Once the system predicts where the moving objects (like cars or people) will be, it creates a digital "mask" or stencil.

  • The Analogy: Imagine you have a stencil of a moving car. Instead of waiting for the car to pass through your window, you hold the stencil up before the car gets there.
  • The Magic: Because the system knows exactly where the car will be, it can "suppress" (silence) all the background noise that won't be there, and only keep the data for the car. It effectively deletes the "roar" of the concert so you can hear the whisper.

3. The "Smart Bouncer" for Robots

This isn't just about cleaning up data; it's about making robots faster and smarter.

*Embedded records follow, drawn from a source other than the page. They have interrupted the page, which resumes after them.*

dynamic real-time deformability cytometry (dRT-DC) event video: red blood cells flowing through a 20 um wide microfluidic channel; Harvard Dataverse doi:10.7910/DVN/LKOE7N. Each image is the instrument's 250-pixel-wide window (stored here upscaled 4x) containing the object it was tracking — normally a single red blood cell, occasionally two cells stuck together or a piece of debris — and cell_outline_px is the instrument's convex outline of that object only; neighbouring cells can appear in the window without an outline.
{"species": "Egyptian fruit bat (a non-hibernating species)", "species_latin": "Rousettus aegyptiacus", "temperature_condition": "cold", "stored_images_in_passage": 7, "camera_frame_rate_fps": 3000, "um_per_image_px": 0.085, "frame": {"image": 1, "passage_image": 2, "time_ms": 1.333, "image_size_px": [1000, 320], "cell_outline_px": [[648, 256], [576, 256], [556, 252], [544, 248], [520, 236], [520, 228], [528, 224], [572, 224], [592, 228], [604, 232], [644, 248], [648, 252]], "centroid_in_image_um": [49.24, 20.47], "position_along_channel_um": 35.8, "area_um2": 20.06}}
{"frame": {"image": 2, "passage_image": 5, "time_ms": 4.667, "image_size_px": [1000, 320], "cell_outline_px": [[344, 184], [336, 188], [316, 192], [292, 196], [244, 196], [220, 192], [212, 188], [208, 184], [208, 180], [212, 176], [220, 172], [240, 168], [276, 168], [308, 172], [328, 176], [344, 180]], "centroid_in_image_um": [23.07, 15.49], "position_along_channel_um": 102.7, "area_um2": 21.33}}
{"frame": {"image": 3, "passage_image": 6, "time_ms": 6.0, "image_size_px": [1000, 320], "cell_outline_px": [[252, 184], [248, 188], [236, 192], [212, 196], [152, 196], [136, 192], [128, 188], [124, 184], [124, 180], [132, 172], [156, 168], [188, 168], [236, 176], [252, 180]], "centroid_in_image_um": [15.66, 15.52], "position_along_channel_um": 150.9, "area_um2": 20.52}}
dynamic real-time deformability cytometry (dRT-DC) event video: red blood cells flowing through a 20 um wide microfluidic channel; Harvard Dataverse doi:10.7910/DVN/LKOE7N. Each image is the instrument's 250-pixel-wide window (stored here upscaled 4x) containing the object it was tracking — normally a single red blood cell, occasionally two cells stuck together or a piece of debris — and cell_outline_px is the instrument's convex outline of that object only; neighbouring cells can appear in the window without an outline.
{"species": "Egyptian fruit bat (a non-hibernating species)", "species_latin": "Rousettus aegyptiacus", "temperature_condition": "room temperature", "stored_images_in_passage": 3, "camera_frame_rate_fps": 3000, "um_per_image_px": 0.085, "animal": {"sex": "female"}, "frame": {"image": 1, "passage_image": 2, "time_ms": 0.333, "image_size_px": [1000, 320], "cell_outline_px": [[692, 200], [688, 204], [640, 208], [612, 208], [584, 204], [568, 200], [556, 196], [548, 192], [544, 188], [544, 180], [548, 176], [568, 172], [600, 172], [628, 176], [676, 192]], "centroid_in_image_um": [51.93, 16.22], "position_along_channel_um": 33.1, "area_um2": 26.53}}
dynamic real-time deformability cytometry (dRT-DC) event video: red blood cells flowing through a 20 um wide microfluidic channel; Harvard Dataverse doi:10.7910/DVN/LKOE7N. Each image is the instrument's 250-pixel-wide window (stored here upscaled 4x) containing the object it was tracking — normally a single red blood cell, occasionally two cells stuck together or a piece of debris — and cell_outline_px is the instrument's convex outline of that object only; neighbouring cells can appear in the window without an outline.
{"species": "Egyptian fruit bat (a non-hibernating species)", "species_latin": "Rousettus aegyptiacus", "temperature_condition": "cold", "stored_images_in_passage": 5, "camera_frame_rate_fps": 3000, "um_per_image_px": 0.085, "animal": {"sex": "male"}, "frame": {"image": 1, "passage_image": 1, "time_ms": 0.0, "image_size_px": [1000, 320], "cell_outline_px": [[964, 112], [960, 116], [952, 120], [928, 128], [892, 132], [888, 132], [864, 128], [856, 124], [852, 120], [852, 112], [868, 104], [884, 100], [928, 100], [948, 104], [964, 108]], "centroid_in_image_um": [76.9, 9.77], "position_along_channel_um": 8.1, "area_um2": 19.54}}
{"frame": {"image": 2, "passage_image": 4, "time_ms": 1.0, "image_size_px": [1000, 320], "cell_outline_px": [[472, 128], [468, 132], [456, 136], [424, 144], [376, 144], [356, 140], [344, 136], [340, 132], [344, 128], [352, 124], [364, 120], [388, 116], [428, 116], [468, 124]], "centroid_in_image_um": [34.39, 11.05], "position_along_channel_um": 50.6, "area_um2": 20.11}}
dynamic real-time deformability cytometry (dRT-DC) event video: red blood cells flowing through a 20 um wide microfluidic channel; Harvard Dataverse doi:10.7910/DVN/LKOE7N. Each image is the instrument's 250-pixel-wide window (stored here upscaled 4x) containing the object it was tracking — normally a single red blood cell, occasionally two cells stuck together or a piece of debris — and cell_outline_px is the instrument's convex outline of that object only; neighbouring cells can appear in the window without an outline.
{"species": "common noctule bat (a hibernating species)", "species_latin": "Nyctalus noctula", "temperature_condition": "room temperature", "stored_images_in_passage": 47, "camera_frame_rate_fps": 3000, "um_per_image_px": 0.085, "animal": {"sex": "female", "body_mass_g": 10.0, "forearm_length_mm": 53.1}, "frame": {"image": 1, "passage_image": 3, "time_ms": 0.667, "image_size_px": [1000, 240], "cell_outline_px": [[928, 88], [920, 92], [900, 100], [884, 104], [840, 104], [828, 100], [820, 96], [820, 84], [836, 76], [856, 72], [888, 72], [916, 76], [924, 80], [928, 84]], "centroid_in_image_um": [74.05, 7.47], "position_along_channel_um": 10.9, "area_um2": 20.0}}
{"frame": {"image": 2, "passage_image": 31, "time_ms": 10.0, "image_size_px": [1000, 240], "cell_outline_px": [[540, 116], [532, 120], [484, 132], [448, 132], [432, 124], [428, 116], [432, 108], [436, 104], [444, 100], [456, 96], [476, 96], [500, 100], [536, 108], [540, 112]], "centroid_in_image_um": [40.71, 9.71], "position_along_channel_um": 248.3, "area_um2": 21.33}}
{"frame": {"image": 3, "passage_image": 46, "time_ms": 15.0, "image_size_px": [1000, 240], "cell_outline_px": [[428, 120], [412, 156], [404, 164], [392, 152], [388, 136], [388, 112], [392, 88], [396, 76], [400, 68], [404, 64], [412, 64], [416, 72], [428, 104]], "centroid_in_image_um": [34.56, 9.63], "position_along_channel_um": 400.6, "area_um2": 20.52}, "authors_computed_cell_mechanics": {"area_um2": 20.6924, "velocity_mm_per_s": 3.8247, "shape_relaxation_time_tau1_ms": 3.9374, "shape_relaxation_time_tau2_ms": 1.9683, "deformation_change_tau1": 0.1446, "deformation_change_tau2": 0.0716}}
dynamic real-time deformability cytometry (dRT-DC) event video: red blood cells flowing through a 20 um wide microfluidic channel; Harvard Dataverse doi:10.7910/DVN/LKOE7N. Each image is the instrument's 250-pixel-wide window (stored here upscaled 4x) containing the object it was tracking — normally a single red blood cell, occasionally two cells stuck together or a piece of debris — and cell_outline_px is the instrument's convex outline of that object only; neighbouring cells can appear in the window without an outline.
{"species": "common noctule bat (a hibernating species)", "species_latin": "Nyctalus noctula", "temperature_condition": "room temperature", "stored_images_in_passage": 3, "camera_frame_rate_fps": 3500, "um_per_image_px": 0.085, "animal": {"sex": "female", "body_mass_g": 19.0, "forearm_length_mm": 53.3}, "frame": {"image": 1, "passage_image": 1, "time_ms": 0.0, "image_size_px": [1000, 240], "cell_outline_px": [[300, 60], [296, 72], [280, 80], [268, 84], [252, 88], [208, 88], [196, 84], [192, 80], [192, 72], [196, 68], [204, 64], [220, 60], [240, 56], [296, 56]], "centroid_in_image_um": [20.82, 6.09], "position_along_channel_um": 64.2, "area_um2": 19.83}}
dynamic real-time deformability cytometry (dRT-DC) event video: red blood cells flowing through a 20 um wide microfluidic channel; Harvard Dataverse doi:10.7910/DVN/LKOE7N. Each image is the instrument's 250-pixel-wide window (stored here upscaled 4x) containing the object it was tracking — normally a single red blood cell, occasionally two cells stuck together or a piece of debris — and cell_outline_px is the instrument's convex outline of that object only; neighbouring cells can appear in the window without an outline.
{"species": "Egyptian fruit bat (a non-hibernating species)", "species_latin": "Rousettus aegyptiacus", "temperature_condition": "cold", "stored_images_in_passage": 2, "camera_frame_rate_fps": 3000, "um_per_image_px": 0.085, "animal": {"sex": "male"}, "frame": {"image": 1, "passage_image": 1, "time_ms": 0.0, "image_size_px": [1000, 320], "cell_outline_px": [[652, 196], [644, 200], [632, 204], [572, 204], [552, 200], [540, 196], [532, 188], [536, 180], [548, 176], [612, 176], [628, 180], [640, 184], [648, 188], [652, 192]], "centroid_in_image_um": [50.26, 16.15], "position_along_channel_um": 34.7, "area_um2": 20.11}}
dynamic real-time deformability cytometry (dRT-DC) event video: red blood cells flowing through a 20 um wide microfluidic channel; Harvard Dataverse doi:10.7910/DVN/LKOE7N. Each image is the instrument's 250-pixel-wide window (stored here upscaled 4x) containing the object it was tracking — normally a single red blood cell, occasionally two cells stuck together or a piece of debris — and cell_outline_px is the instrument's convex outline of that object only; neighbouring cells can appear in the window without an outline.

  • Visual Odometry (GPS for Robots): Robots need to know where they are. If they get confused by background noise, they think they are moving when they are standing still. By filtering out the background "noise," the robot's GPS becomes much more accurate (like cleaning up a foggy windshield).
  • Token Pruning (Speeding Up AI): Modern AI (like Vision Transformers) looks at an image by breaking it into thousands of tiny puzzle pieces (tokens). Usually, it tries to solve all of them. This system says, "Hey, the sky and the road aren't moving. Let's ignore those puzzle pieces and only solve the ones with the moving car." This makes the AI run 83% faster.

Why This is a Big Deal

  • Speed: It runs at 173 times per second on a standard computer chip. That's faster than the blink of an eye.
  • Accuracy: It is 67% better at finding moving objects than the previous best methods.
  • Efficiency: It uses very little memory, meaning it can run on small, battery-powered robots (like drones or self-driving cars) without needing a supercomputer.

The Bottom Line

This paper introduces a way for robots to anticipate the future to filter out the noise of the present. Instead of drowning in a sea of data, the robot learns to ignore the background chaos and focus only on the things that matter, making it faster, safer, and more efficient. It's the difference between trying to hear a conversation in a hurricane versus having a noise-canceling headset that predicts exactly when the wind will blow.